Vacas continuam magras

O presidente Lula disse a seus auxiliares, e repetiu muitas vezes, que não lhe agradam os que vivem a reclamar da falta de recursos. Reclama quem não tem competência ou criatividade para fazer coisa melhor. Ou quem tem pouca vontade de trabalhar. Entretanto, até agora, o que o governo federal fez foi exatamente reclamar da falta de recursos, alegando, inclusive, uma herança maldita que não tem mais fim.

A última vez que isso aconteceu foi na quarta-feira. Durante reunião em que estava presente seu colega José Dirceu, da Casa Civil, o ministro Antônio Palocci, da Fazenda, desanimou governadores e prefeitos ao dizer que a fonte secou definitivamente: não liberará nada dos restos a pagar do orçamento do ano passado (coisa de quase dois bilhões de reais); não liberará mais um centavo sequer do orçamento deste ano e, para desagrado geral, que ninguém fique esperando o dinheiro deste ano no ano que vem. Não haverá restos a pagar de 2003 se quiserem realizar o orçamento de 2004.

A notícia (ou melhor, as três notícias, já que uma só, assim ruim, é bobagem) estourou como uma bomba. Tem governador e prefeito que estava contando com alguma grana de Brasília para pagar contas importantes como, por exemplo, o décimo terceiro salário do funcionalismo neste final de ano. Outros, contavam com dinheiro extra para alavancar a campanha eleitoral do ano que vem. Fim de linha: “Infelizmente, as dificuldades que eu previa no começo acabaram se confirmando e a situação do País não permite a liberação de recursos”, disse, sem cerimônias, o ministro Palocci. E ponto final.

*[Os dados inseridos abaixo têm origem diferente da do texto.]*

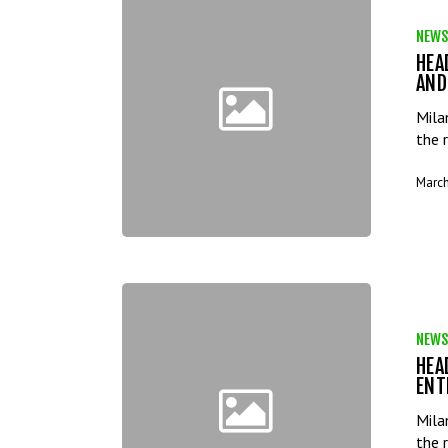
NEWS
HEA
AND
Mila
the 
March
NEWS
HEA
ENT
Mila
the 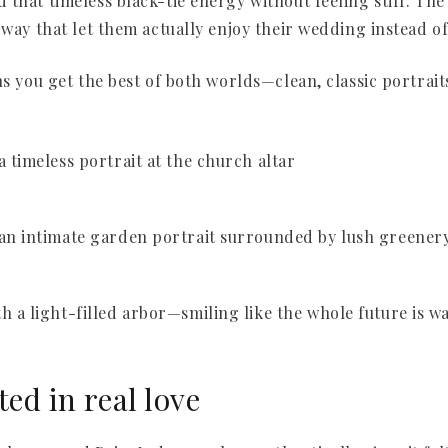
that timeless black-tie energy without feeling stiff. The 
 way that let them actually enjoy their wedding instead o
ns you get the best of both worlds—clean, classic portrai
ted in real love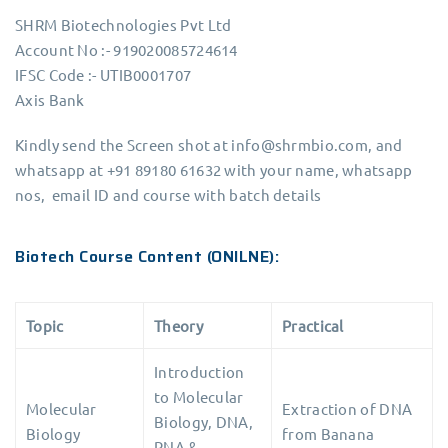
SHRM Biotechnologies Pvt Ltd
Account No :- 919020085724614
IFSC Code :- UTIB0001707
Axis Bank
Kindly send the Screen shot at info@shrmbio.com, and
whatsapp at +91 89180 61632 with your name, whatsapp
nos, email ID and course with batch details
Biotech Course Content (ONILNE):
Topic
Theory
Practical
Introduction
to Molecular
Molecular
Extraction of DNA
Biology, DNA,
Biology
from Banana
RNA &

A situação parece mais estranha quando se sabe que, de todo o montante que estava previsto no orçamento deste ano para investimentos, o governo realizou apenas oito por cento. E oito por cento representariam, como já andam dizendo por aí, “verba zero”. Ironias à parte, o governo do PT não investe em estradas, não investe em saneamento, não investe em habitação, gasta pouco com reforma agrária, e não investe em obras. Em compensação, gasta tudo em seguro-desemprego e outras caridades mais, na equivocada esperança de dar início ao prometido espetáculo do crescimento que não vem.

Exagero? Vejamos alguns números: o governo Lula já esgotou os recursos previstos no orçamento de 2003 para pagamento de seguro-desemprego – R$ 5,5 bilhões. Em compensação, gastou apenas 0,01% do orçado (R$ 17.574) no programa de geração de emprego e renda. No mesmo ritmo de investimentos estruturais praticamente nulos e despesas obrigatórias elevadas que permeiam toda a área social, o governo aplicou na malha rodoviária sucateada que possuímos apenas R$ 109,9 milhões de um total de R$ 1,18 bilhão previsto. Nem mesmo no setor de estradas terceirizadas o programa foi cumprido. O governo deixou de gastar inclusive o dinheiro previsto para a vigilância epidemiológica e ambiental em saúde: do previsto, investiu apenas 35,5%. Em saneamento básico, que geralmente não dá voto, aplicou míseros 2,7% do total orçado. Nem mesmo na reforma agrária o governo investiu o que poderia ter investido (apenas 18,98% do previsto).

Essa situação reforça a idéia de que o Estado existe cada vez mais em função de si mesmo (salários, gastos burocráticos, etc.), esquecido de suas finalidades de promotor do bem-estar social dos cidadãos e das obras básicas necessárias à população. Embora nunca tenhamos pago tantos impostos, de tudo o que arrecada pouco sobra para que nos volte na forma de obras ou serviços, exceto alguns daqueles ligados ao setor da duvidosa caridade, tipo “fome zero”. Por essas e por outras, é a reforma do Estado a que maior importância assume nesta quadra de vacas magras, infelizmente ainda existentes, a despeito da recente observação presidencial de que elas já passaram todas.